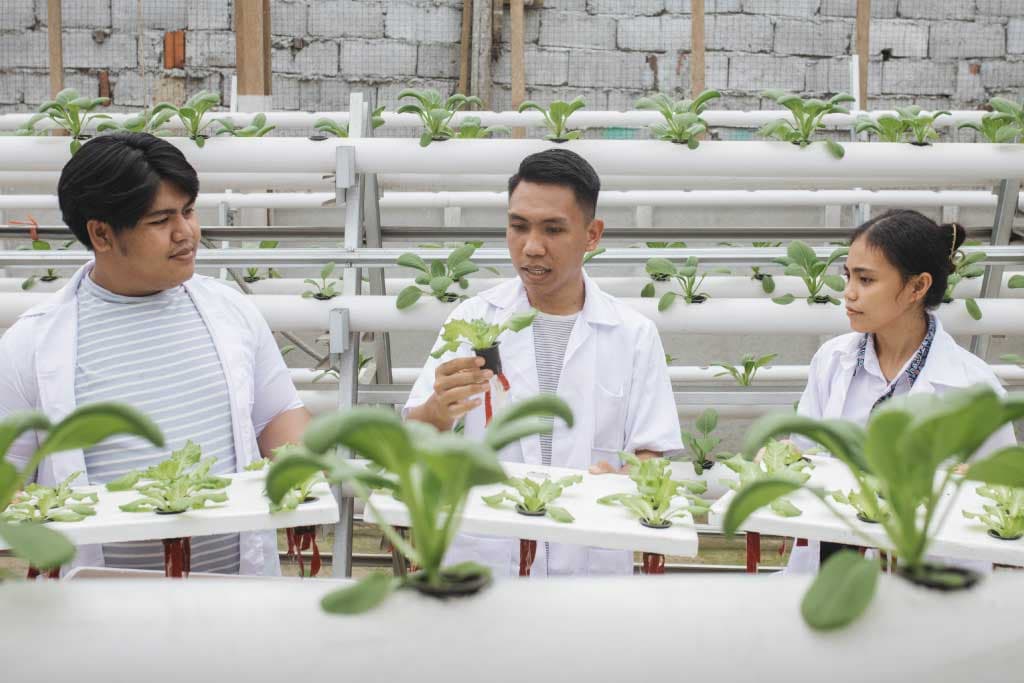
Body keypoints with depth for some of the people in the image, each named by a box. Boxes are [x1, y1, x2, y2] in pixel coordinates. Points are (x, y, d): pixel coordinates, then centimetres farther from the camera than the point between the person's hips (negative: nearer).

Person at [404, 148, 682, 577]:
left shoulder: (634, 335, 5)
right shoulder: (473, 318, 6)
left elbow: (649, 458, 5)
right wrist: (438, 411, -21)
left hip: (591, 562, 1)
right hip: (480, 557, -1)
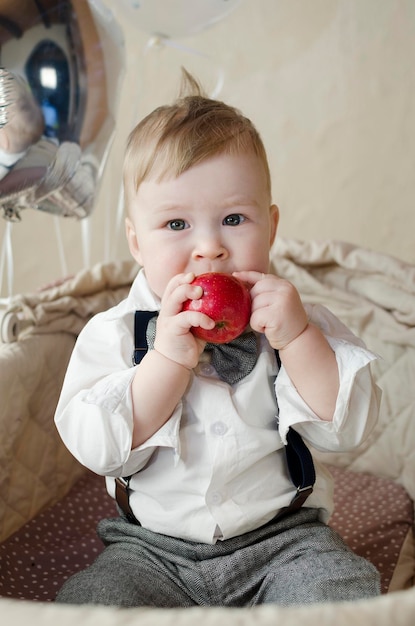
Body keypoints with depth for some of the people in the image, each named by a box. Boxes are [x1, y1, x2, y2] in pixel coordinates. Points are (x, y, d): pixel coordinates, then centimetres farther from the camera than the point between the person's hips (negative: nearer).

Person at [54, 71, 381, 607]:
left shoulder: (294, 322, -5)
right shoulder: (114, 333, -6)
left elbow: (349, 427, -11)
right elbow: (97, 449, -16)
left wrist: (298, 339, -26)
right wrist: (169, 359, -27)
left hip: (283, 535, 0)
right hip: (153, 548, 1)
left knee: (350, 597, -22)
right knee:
::::::
Exercise
Please rewrite all of the material above with "centimetres" renamed to "cm" throughout and everything else left unchanged. Omit the pictures from your answer.

Output below
Body keypoints with depth for some of the people in the image, each named by a box. Boxes are [x1, y1, x2, y2] in pixel coordinates. Points are (x, y, d): pixel coordinates, then cm farther from the camera than the point between the person's hips (negative: nearer).

Person at [404, 148, 682, 577]:
left shoulder: (634, 335, 5)
right shoulder: (473, 318, 6)
left elbow: (649, 458, 5)
right wrist: (438, 411, -21)
left hip: (591, 562, 1)
right hip: (480, 557, -1)
Body keypoints with depth for some of the people in the image, each named by a box. Boxes are [x1, y1, x2, y2] in pixel coordinates. Points are (x, y, d): pixel coordinates, then cm farther from the camera than the point between the person's hips (negative: nearer).

Person at [54, 71, 381, 607]:
left shoulder: (294, 322, -5)
right shoulder: (114, 333, -6)
left elbow: (349, 427, -11)
right elbow: (97, 449, -16)
left wrist: (298, 339, -26)
right wrist: (169, 359, -27)
left hip: (283, 535, 0)
right hip: (153, 548, 1)
left knee: (350, 597, -22)
right knee:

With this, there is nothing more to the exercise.